Pour pallier l'insuffisance de volume de certains modèles, les espagnols ont développé avec plus ou moins de bonheur des petites voitures « sac à dos ». Si l'ancienne Ibiza ainsi affublée était d'une franche laideur, le traitement accordé au nouveau modèle témoigne d'une certaine élégance. Il ne s'agit pas ici d'un simple rajout, mais d'un ensemble au style parfaitement intégré. Walter de Silva, qui dirige le bureau de style de Seat, laisse ici percer quelques réminiscences de son époque Alfa Romeo, un héritage qu'il n'a pas à renier.
Disponible avec un choix de cinq motorisations - deux à essence et trois Diesel -, la Seat Cordoba reprend l'offre déjà déclinée par l'Ibiza. Elle en reprend d'ailleurs ses qualités et ses défauts. Au chapitre des qualités, on retient une richesse relative - pour une voiture de cette catégorie - de l'équipement de série dès le premier niveau de finition. Une version avec boîte automatique est même proposée, associée à la motorisation à essence de 100 ch.
On retrouve également les défauts de l'Ibiza : les sièges à l'assise trop courte ainsi que le manque de place pour les jambes à l'arrière.
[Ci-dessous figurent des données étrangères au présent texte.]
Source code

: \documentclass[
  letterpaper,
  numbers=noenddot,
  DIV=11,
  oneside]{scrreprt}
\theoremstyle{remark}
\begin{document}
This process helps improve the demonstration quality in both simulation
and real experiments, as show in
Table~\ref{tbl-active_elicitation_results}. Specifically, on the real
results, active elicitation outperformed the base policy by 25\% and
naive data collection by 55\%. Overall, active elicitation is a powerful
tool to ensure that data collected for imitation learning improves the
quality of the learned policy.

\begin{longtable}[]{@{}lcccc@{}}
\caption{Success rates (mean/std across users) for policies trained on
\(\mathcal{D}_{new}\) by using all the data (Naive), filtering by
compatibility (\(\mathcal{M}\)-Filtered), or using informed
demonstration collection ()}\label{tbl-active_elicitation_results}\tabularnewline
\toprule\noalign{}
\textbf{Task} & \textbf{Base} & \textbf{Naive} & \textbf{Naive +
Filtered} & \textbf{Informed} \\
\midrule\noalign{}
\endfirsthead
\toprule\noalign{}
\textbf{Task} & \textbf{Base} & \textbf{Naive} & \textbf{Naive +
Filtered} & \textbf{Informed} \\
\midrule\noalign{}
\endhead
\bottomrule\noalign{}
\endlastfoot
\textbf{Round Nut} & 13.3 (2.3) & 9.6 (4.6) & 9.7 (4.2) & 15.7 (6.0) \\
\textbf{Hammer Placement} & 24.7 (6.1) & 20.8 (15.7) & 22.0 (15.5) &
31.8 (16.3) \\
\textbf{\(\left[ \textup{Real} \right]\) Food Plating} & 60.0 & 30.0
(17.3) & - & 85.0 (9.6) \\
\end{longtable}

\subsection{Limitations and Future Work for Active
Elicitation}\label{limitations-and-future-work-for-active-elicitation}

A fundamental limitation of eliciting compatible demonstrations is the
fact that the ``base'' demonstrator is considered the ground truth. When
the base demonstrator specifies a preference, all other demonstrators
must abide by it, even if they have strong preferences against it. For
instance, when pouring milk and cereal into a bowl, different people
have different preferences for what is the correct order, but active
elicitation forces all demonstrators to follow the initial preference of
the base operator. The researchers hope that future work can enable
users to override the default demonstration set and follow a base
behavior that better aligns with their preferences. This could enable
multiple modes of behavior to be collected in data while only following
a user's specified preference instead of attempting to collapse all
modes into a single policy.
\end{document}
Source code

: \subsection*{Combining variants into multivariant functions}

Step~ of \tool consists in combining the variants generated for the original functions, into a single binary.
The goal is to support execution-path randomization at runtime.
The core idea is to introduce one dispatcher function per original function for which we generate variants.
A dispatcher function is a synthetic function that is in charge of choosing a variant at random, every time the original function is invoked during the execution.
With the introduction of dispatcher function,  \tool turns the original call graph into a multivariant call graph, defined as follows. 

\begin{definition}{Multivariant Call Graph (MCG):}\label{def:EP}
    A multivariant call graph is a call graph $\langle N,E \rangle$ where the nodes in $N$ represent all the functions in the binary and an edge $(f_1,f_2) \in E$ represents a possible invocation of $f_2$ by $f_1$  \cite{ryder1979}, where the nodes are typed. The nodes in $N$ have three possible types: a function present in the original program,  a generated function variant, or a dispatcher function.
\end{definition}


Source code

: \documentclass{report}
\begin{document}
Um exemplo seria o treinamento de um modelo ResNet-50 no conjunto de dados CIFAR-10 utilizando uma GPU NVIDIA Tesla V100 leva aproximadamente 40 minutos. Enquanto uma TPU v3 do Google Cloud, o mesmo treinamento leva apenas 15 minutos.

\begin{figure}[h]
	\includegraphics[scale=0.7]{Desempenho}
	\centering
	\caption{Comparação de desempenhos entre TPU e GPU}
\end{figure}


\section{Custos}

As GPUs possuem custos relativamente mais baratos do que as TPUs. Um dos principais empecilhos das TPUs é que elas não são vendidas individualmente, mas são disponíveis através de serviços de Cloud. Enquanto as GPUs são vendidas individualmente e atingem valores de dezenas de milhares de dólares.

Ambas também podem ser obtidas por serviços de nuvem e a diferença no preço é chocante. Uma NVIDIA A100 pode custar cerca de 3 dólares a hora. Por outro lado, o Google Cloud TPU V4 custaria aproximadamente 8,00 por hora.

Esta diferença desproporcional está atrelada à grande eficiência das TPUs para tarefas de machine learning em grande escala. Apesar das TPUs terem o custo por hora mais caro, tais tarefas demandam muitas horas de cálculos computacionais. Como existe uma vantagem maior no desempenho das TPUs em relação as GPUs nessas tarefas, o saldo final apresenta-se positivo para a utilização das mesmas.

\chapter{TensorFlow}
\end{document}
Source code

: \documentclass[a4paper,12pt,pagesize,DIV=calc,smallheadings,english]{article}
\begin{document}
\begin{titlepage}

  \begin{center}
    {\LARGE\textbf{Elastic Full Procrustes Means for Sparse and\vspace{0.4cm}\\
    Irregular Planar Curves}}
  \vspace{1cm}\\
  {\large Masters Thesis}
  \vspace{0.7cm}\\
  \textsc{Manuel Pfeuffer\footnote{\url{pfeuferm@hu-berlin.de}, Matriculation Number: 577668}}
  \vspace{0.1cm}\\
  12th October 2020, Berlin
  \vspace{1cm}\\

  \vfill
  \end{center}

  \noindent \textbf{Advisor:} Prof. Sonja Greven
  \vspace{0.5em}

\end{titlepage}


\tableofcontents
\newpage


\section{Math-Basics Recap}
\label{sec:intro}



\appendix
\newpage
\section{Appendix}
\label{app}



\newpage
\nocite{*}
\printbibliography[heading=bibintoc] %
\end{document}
La planche de bord, au plastique granuleux imitant le galuchat, est rêche comme du papier de verre et retient la poussière ; comme un col de veste, les pellicules.
La greffe d'un coffre sur l'Ibiza est en revanche très réussie. Ibiza jusqu'au droit de la troisième vitre, c'est à partir de là que la Cordoba dévoile son visage de Janus. Profil, trois quarts arrière, l'intégration est parfaite et se fait sans rupture de style. Les phares allongés coupent la hauteur du coffre, allégeant ainsi la masse globale. Le coffre de 485 litres offre un volume appréciable pour une famille. Par rapport à l'ancienne Cordoba, les gains sont de 30 litres et, par rapport à l'actuelle Ibiza, de 218 litres. On regrettera juste un seuil trop haut et une ouverture étroite qui ne facilitent pas le chargement d'objets encombrants.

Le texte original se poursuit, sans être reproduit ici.